Yes, a nonconformant HELO/EHLO, or any of various other offenses such
as missing/broken rDNS, will get mail stopped here too.  I speculate
that that is most of the reason I don't get much spam through throwaway
domains.

>> I would rather be in a net.subculture populated by just a handful of
>> geeks than accept the corporate "never mind standards, just use our
>> bloatware and it'll all work".
> We're going to end up with a parallel Internet if we want those days
> back.

I'd accept that.  Indeed, to an extent I am accepting it now.

> Far from a bad thing, it seems like part of the intent of the
> original protocols--once you let everyone into something with such
> "market potential," of course the suits and scammers are going to
> entrench themselves.

Only if you have broken governance.  (Which we do - catastrophically
broken - at the moment.)

>> Indeed, to an extent I already am with my refusal to accept mail
>> from spammers like Google.
> I'd love to never receive mail from another Google, Microsoft, or
> Apple domain ever again, but, again, there are just too many people I
> interact with who were tempted by the free cheese in the trap.

There are a lot of people I know who can't email me because they've
picked cesspit-level providers - with my wife at the top of the list.
I'd rather lose their mail - and exert a tiny bit of pressure against
the trend - than have to burn lots of CPU on spamassassin or its ilk,
or, worse, lots of brain cycles on deleting spam or
human-time-intensive filtering techniques.

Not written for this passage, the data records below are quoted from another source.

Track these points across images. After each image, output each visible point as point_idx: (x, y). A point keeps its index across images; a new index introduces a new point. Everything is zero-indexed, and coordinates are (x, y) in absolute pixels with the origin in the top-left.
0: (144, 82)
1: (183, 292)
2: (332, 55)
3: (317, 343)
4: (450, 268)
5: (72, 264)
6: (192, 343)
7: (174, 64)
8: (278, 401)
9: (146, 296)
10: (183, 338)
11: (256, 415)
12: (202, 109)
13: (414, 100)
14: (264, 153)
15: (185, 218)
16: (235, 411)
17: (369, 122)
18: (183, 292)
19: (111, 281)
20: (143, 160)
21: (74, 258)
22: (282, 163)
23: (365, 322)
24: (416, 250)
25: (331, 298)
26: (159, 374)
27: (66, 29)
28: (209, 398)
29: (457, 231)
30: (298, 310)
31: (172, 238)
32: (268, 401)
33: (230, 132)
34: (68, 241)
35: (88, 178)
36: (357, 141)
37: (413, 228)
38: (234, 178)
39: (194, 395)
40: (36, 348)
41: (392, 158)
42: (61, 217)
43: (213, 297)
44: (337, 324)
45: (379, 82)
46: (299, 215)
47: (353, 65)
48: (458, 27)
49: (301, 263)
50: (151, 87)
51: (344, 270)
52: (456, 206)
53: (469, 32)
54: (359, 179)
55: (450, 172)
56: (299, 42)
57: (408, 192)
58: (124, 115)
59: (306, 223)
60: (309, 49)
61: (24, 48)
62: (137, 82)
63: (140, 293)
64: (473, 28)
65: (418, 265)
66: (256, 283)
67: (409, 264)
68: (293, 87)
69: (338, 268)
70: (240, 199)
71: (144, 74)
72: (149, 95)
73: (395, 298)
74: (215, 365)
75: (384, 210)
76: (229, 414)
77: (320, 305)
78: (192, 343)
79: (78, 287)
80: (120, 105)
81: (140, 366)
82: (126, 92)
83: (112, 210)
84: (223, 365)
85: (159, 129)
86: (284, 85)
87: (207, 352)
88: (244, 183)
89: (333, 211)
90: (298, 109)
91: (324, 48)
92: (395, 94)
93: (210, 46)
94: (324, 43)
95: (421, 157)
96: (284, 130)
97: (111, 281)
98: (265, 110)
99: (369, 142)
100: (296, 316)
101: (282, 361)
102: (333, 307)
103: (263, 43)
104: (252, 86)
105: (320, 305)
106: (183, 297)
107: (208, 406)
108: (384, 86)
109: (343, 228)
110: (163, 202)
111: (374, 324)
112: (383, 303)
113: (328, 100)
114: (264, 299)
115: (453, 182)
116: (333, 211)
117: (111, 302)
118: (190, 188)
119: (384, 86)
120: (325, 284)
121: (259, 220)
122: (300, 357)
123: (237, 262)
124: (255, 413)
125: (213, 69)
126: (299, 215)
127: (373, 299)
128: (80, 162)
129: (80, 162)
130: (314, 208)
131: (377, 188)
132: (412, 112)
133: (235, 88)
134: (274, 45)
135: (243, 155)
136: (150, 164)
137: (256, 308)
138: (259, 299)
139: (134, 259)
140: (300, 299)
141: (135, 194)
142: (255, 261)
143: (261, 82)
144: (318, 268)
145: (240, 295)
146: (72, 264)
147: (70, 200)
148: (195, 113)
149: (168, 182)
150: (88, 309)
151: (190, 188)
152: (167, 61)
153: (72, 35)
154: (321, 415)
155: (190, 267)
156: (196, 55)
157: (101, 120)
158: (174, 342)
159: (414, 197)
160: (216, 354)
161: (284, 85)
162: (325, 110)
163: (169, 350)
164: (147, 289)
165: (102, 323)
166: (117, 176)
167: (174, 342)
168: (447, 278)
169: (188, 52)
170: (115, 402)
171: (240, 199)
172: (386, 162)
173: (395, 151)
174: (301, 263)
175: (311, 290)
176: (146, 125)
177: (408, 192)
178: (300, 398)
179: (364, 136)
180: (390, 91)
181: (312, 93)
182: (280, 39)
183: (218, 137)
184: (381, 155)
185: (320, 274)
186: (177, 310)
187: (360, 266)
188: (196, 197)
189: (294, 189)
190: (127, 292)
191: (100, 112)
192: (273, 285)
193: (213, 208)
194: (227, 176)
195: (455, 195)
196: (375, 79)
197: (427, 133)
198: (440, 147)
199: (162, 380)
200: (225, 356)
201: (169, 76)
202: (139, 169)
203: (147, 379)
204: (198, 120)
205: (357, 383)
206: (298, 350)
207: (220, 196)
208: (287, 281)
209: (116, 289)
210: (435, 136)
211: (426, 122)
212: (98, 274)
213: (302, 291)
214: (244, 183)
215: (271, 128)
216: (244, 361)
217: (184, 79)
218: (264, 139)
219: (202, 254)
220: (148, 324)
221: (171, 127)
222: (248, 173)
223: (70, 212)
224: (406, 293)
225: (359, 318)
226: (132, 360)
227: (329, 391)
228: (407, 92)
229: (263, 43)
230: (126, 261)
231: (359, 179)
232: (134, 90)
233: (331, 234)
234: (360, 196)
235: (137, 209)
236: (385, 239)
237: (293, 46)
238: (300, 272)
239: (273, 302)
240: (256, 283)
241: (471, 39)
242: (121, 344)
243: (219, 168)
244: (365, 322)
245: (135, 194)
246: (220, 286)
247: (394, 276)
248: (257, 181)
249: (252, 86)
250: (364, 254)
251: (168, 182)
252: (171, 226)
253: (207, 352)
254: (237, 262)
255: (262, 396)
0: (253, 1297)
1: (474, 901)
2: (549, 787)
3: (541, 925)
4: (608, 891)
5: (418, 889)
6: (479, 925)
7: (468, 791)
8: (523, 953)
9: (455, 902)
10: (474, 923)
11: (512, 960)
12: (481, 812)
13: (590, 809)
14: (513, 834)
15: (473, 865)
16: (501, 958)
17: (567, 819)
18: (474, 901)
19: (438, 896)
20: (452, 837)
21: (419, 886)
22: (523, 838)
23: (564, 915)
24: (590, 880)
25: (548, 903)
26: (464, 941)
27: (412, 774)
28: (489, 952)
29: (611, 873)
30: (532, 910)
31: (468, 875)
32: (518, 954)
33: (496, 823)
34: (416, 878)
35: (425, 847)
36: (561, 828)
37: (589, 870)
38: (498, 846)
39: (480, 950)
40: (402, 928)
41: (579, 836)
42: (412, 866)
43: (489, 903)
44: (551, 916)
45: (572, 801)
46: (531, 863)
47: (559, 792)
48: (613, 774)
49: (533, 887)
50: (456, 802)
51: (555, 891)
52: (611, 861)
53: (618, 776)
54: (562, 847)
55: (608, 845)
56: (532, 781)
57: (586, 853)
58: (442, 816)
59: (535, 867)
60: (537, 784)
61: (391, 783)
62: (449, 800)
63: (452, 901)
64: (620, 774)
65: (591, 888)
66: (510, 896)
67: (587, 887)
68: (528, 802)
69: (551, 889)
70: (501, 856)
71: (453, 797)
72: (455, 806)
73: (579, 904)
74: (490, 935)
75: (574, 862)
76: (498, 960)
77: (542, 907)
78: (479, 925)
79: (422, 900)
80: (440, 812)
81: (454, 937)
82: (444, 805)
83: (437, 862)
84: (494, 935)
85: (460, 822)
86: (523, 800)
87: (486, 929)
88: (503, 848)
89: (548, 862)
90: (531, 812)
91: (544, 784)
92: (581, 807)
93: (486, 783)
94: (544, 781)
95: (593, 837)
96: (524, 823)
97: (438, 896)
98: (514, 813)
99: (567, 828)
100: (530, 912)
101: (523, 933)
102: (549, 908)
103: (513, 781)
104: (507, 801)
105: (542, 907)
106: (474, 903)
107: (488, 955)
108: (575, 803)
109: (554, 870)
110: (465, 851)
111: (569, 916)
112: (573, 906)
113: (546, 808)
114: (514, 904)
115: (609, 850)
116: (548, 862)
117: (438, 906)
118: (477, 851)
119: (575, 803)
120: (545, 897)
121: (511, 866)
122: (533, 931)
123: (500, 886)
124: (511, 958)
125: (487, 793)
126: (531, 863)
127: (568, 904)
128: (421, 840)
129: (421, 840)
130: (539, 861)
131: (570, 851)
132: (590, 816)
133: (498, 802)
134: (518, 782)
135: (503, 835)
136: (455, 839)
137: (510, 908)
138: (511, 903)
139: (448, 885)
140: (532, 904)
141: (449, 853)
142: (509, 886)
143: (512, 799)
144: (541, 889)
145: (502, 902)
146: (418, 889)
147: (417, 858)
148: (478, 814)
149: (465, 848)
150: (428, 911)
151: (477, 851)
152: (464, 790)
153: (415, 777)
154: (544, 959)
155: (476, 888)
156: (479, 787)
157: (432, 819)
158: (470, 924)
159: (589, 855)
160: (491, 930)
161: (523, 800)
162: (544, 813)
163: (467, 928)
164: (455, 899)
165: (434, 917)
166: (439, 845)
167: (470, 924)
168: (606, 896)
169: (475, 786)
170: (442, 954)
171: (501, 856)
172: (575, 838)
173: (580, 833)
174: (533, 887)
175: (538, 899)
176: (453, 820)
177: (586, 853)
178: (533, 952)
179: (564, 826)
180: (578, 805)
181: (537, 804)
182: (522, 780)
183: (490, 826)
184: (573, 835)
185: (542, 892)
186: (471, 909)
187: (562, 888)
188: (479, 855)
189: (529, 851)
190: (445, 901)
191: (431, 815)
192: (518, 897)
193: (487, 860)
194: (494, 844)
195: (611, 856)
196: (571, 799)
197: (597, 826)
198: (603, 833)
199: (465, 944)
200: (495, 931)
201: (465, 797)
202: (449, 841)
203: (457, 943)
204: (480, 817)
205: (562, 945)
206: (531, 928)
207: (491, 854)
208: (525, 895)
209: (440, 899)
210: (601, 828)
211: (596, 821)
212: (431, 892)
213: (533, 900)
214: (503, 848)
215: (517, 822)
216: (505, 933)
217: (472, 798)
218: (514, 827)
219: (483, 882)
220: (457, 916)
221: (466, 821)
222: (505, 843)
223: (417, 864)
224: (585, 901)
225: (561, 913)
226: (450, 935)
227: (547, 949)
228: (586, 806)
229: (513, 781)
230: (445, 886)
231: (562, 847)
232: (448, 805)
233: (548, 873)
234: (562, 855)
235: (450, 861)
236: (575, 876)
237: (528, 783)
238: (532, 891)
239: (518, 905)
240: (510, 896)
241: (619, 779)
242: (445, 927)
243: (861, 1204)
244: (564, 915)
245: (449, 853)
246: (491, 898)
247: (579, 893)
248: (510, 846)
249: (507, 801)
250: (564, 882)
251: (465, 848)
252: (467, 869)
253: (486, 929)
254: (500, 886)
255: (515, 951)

I guess I'm readier than most to tell people, in so many words if
necessary, "you picked a spamhaus as a provider, switch providers if
you want to mail me".  Occasionally someone (like my doctor's office)
wants to email me; I just tell them my email is not reliable enough for
such uses, without going into the details of the unreliability, and
they have generally been fine with that.

And, indeed, my wife's email is unreliable too, in a different way;
send her mail and it will generally arrive, but it's a good bet she
won't notice unless you get her attention by some other means so she
can search it out.  She gets too much email to handle it all - and
taking something like that on is another price I'm not willing to pay.